I’d already looked through an uninspiring list of hotels online – Daegu is not blessed with great hotels – before downloading the Daegu chapter of the Lonely Planet. This was hardly inspirational either, on many levels, but it did recommend the Hera Motel, a Love Hotel near the train station. A quick look at Trip Advisor (modern travel in a nutshell) brought up some positive reviews – some very positive reviews – and I decided to take the plunge.
Staying in a Love Hotel is entirely normal in Korea. Maybe not staying in one all night, but visiting them is an accepted part of life. They are literally everywhere, judging by their numbers pretty much the entire population must frequent them at least occasionally. Mostly they crowd around bus and train stations – which attract that sort of thing – but you can come across them anywhere. Love Hotels are not brothels, they are there to serve a need – so to speak.
Ubiquitous and well used, their normality makes them anything but seedy. Well they are a little seedy, but mainly they’re just a bit tacky. Not the floors, which are scrupulously clean, before you get the wrong idea. Tacky and kitsch would be the most accurate description of my room at the Hera, also spotless and very spacious. True, there were an alarming number of tissue boxes dotted around, I assumed someone had been suffering from a cold.
Like Korean toilets, there were way too many buttons in the room. Given where I was staying, pressing the wrong button could have unforeseen consequences. I was cautious. So it was that between turning the AC off and on and off again, turning down the ‘mood’ lighting, and trying to stop the fridge from making a noise that implied it was trying to leave Earth’s atmosphere, I’d managed to turn on the bed’s heated blanket. I didn’t realise this until some time later, around four hours later.
No one, absolutely no one, could have slept in a bed that hot. It was almost at boiling point. First I had to work out what I’d done to turn it on and reverse the process. Then I had to take the duvet off and leave it to cool down for 20 minutes with the AC on full blast. When I was finally able to crawl into bed it turned out to be one of the most comfortable I’ve ever slept in. Something about that still seems surprising, but investing in a good bed is just sound business sense for a Love Hotel.
I’d spent the day wandering through Daegu, including two of its most famous markets. The fabulous traditional medicine market seemed to be having a festival, including live music. The video is a bit shaky, but you get the picture.
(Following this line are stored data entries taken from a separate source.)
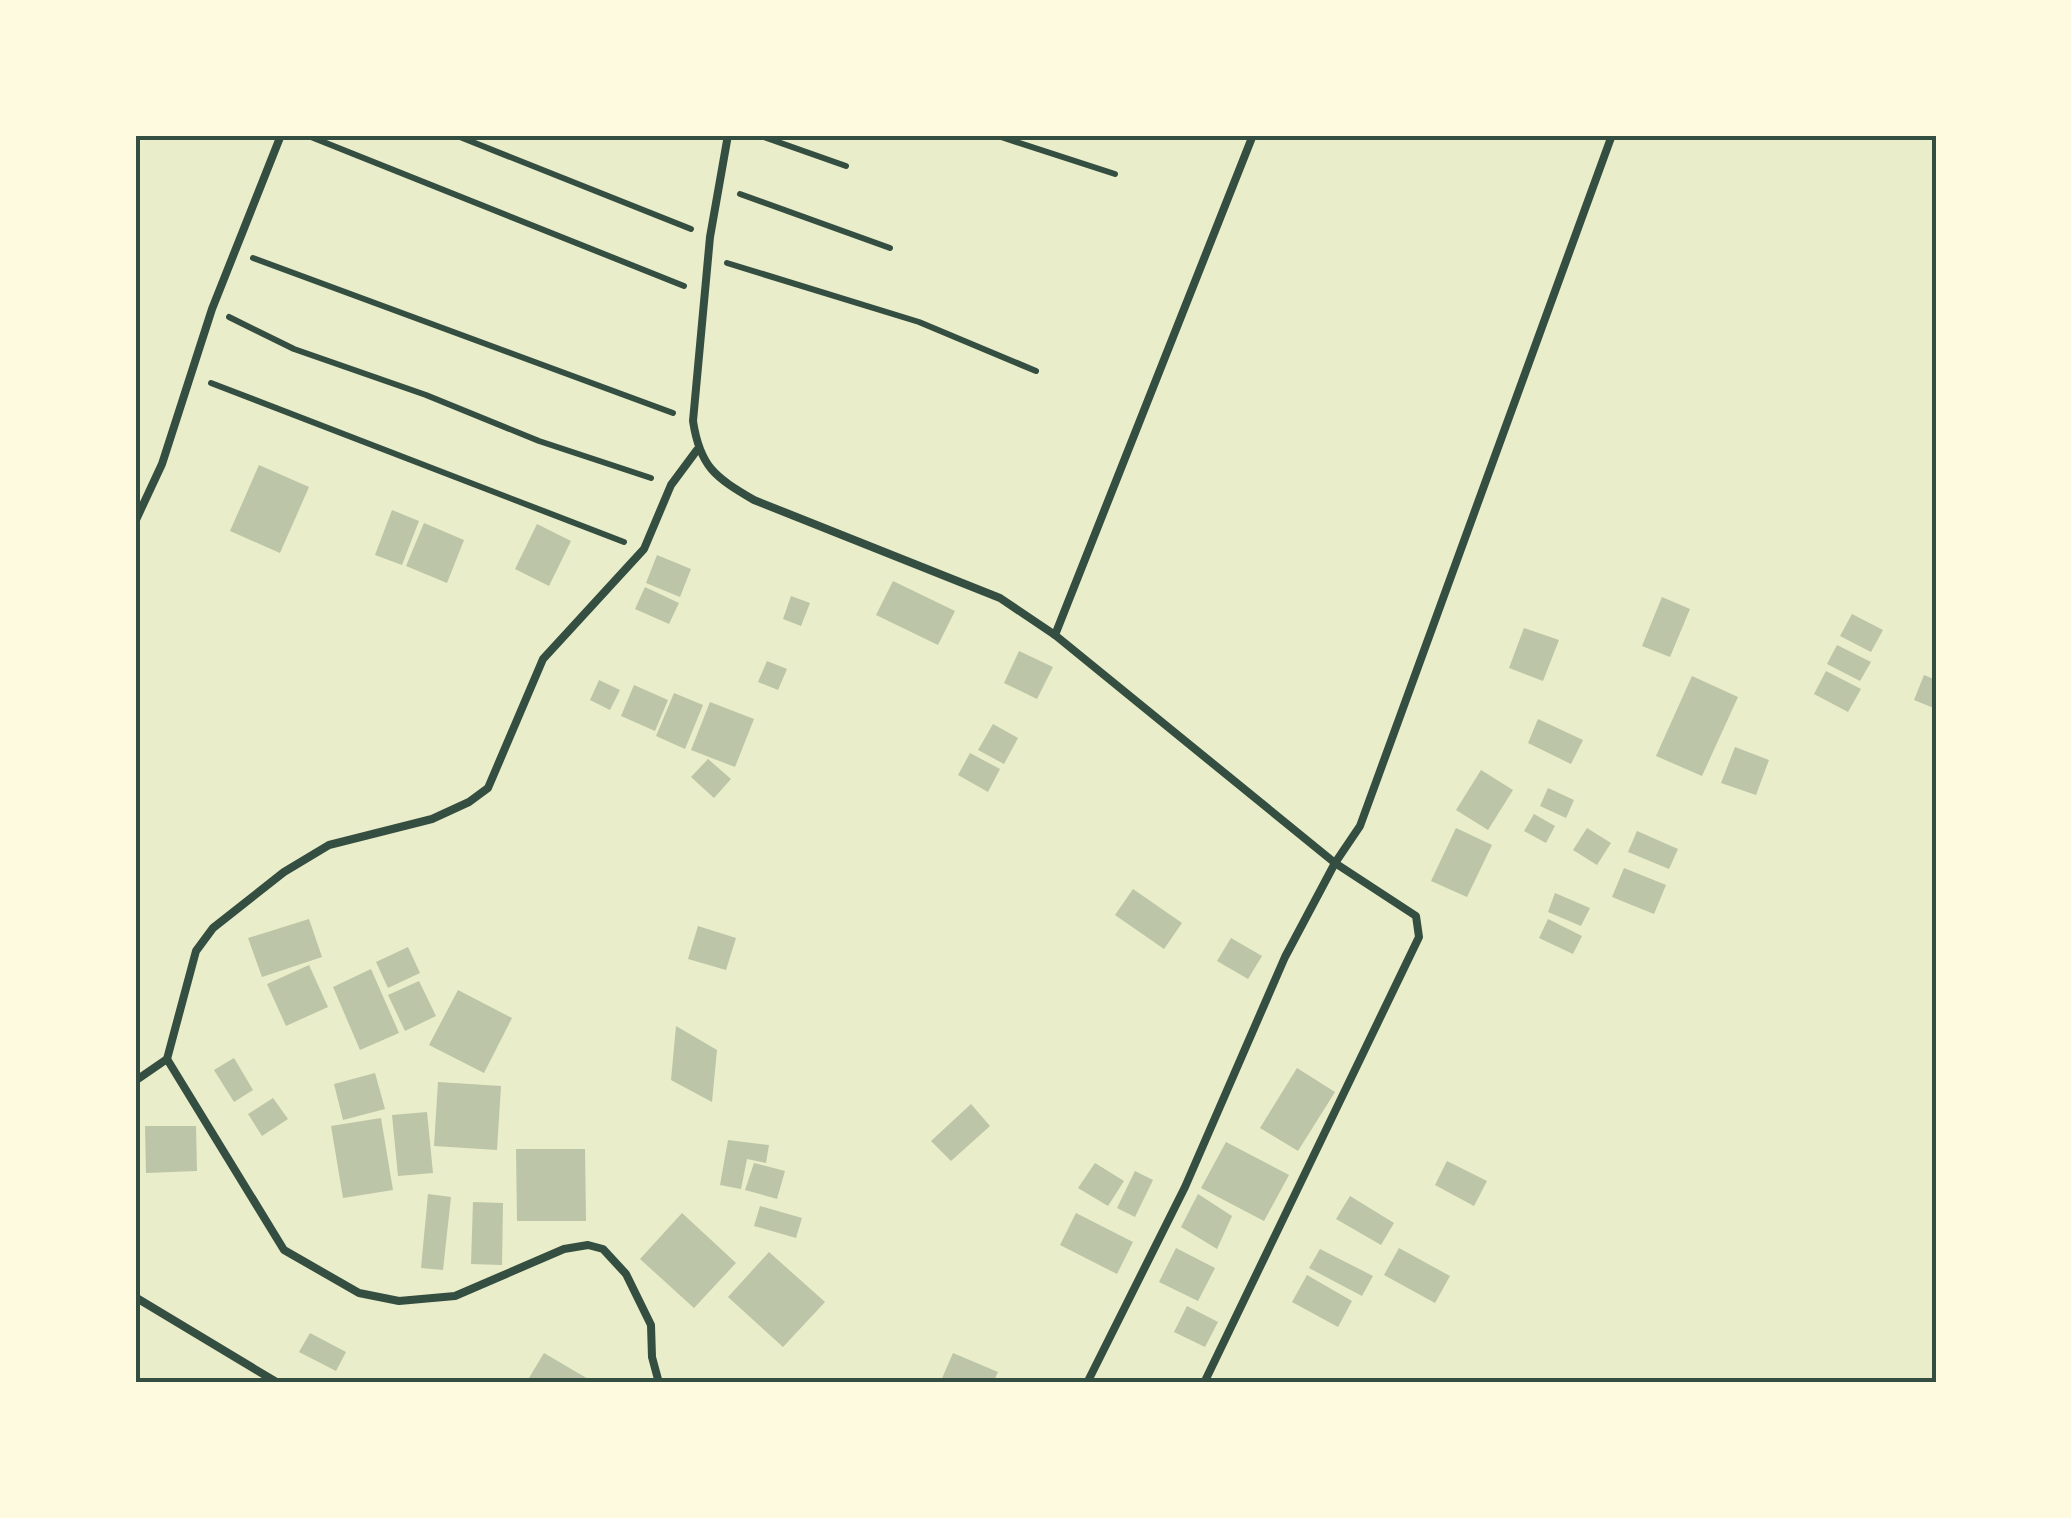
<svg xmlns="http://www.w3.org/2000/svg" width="2071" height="1518" font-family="Rubik,sans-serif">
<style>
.building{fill:#bcc5a7}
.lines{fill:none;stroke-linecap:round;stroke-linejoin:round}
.path{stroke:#344e41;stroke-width:6}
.service{stroke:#344e41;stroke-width:8}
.neatline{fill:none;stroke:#344e41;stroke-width:4}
</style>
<rect width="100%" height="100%" fill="#e9edc9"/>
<g class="building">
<polygon points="259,465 309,487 280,553 230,531"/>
<polygon points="392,510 419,521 402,565 375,555"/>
<polygon points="424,523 464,540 447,583 406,566"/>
<polygon points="537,524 571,541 549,586 515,569"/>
<polygon points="657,555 691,569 680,597 646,583"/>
<polygon points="893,581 955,611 938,645 876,615"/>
<polygon points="645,587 679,603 669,624 635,609"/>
<polygon points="791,596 810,603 801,626 783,619"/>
<polygon points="1662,597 1690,609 1670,657 1642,646"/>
<polygon points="1852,614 1883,630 1871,652 1840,636"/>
<polygon points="1524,628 1559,640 1543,681 1509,668"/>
<polygon points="1837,645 1871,662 1860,681 1827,664"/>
<polygon points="1019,651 1053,667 1037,699 1004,683"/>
<polygon points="767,661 787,669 778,690 758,682"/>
<polygon points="1826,671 1861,689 1848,712 1814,694"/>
<polygon points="1924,675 1936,680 1936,709 1914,700"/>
<polygon points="1692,676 1738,697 1702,776 1656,756"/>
<polygon points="599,680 620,690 610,710 590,700"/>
<polygon points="634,685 668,700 655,731 621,716"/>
<polygon points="674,693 703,705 685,749 656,736"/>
<polygon points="710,702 754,719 735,767 691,750"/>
<polygon points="1538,719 1583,740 1571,764 1528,743"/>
<polygon points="993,724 1018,738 1004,764 978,750"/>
<polygon points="1735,747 1769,760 1756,795 1721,783"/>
<polygon points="970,753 1000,769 988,792 958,775"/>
<polygon points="708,759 731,779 714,798 691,777"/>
<polygon points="1481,770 1513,790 1488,830 1456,810"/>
<polygon points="1548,788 1574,800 1566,818 1540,806"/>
<polygon points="1534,814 1555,826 1546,843 1524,831"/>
<polygon points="1456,828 1492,845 1467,897 1431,881"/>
<polygon points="1587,828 1611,843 1597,865 1573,850"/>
<polygon points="1637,831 1678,849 1669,869 1628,852"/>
<polygon points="1624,868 1666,885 1654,914 1612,897"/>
<polygon points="1133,889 1182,923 1164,949 1115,915"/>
<polygon points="1555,893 1590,908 1581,926 1548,912"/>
<polygon points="309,919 322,957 262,977 248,938"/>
<polygon points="1548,919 1582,936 1573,954 1539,938"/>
<polygon points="698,926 736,938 726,970 688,959"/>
<polygon points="1231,938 1262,956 1248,979 1217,961"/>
<polygon points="408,947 420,973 388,988 376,962"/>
<polygon points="309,965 328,1007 286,1026 267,984"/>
<polygon points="371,969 399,1033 360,1050 333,987"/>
<polygon points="419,981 436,1016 405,1031 388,995"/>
<polygon points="458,990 512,1018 484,1073 429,1045"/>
<polygon points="676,1026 717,1050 712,1102 671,1080"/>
<polygon points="234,1058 253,1090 234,1102 214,1070"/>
<polygon points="1297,1068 1335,1092 1298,1151 1260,1128"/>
<polygon points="375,1073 385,1109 343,1120 334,1084"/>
<polygon points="438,1082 501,1086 497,1150 434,1146"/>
<polygon points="273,1098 288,1119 262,1136 248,1114"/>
<polygon points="971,1104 990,1126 951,1161 931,1141"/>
<polygon points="427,1112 433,1173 398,1176 392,1115"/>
<polygon points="381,1118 393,1190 343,1198 331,1126"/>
<polygon points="145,1126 196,1126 197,1171 146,1173"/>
<polygon points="728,1140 769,1145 766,1163 747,1159 741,1189 720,1185"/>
<polygon points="1226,1142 1289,1175 1264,1221 1201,1188"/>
<polygon points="516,1149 585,1149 586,1221 517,1221"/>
<polygon points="1447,1161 1487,1181 1474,1206 1435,1185"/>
<polygon points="754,1163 785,1171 777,1199 745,1190"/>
<polygon points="1095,1163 1124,1181 1108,1206 1078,1188"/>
<polygon points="1135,1171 1153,1180 1135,1217 1117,1208"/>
<polygon points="428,1194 451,1197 443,1270 421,1268"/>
<polygon points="1198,1194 1232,1216 1217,1249 1181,1227"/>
<polygon points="1350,1196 1394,1223 1381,1245 1336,1219"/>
<polygon points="473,1202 503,1203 502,1265 471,1264"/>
<polygon points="760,1206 802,1218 796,1238 754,1226"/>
<polygon points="682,1213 736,1263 694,1308 640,1259"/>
<polygon points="1076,1213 1133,1242 1117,1274 1060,1245"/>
<polygon points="1176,1248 1215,1268 1198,1301 1159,1282"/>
<polygon points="1399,1248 1450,1276 1435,1303 1384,1275"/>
<polygon points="1320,1249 1373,1276 1362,1296 1309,1268"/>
<polygon points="769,1252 825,1302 783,1347 728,1297"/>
<polygon points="1307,1275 1352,1301 1338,1327 1292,1302"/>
<polygon points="1187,1306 1218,1322 1205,1347 1174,1332"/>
<polygon points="310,1333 346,1352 336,1371 299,1352"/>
<polygon points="544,1353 595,1383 526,1383"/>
<polygon points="953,1353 998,1372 993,1383 940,1383"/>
</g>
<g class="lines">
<g class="path">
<polyline points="306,135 684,286"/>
<polyline points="455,135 691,229"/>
<polyline points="758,135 846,166"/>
<polyline points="995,135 1115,174"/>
<polyline points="740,194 890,248"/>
<polyline points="253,258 673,413"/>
<polyline points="727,263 919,322 1036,371"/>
<polyline points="229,317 294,349 426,395 539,441 651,478"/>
<polyline points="211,383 624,542"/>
</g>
<g class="service">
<path d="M728,135l-18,102 -17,184c7,46 22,56 61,79l246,98 55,37 280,228 25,-37 252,-691"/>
<polyline points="135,522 162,464 212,309 281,135"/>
<polyline points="1055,635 1253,135"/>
<polyline points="167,1059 284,1250 359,1293 399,1301 455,1296 564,1249 588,1245 603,1249 626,1274 651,1325 652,1357 659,1383"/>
<polyline points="135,1081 167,1059 196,951 213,928 284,872 329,845 432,819 469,802 488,788 543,659 644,549 671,485 697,450"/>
<polyline points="135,1297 278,1383"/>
<polyline points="1087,1383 1185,1187 1285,957 1335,863 1416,916 1419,937 1204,1383"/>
</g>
</g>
<rect width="2071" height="1518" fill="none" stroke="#fefae0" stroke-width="275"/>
<rect x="138" y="138" width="1796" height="1242" class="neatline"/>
</svg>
While earlier in the day I’d visited the colossal Seomun Market. Walking amongst food stalls and through the fish market was a bit overwhelming, but a lot of fun. I even got street food from a stall holder who could explain in English what I was eating. Something totally unexpected. All around me were foodstuffs that I couldn’t identify, some of them in my lunch. The food was delicious.
Daegu’s history stretches back 3500 years, it has always been an important centre of population. It prides itself on having been a hotbed of opposition to Japanese colonialism at the start of the 20th Century, and more recently for being the birthplace of Samsung. The corporate headquarters of which are on all organised tours. Today the tourism board refers to the city as Colourful Daegu, but it is also known as ‘Apple City’ and ‘Textile City’ after two other, pre-Samsung, industries. At an official dinner I learned another name, ‘Fashion City’. We were treated to a catwalk display of incredible traditional clothing.
Daegu is a city that grows on you. After a shaky start, I enjoyed my time there, although in the height of summer, when it can hit the mid-30s with intense humidity, I might revise my opinion.
2 thoughts on “Daegu days, Daegu nights”
Brilliant. I think it needs to be accompanied by a selfie. X
Sent from my Samsung Galaxy smartphone.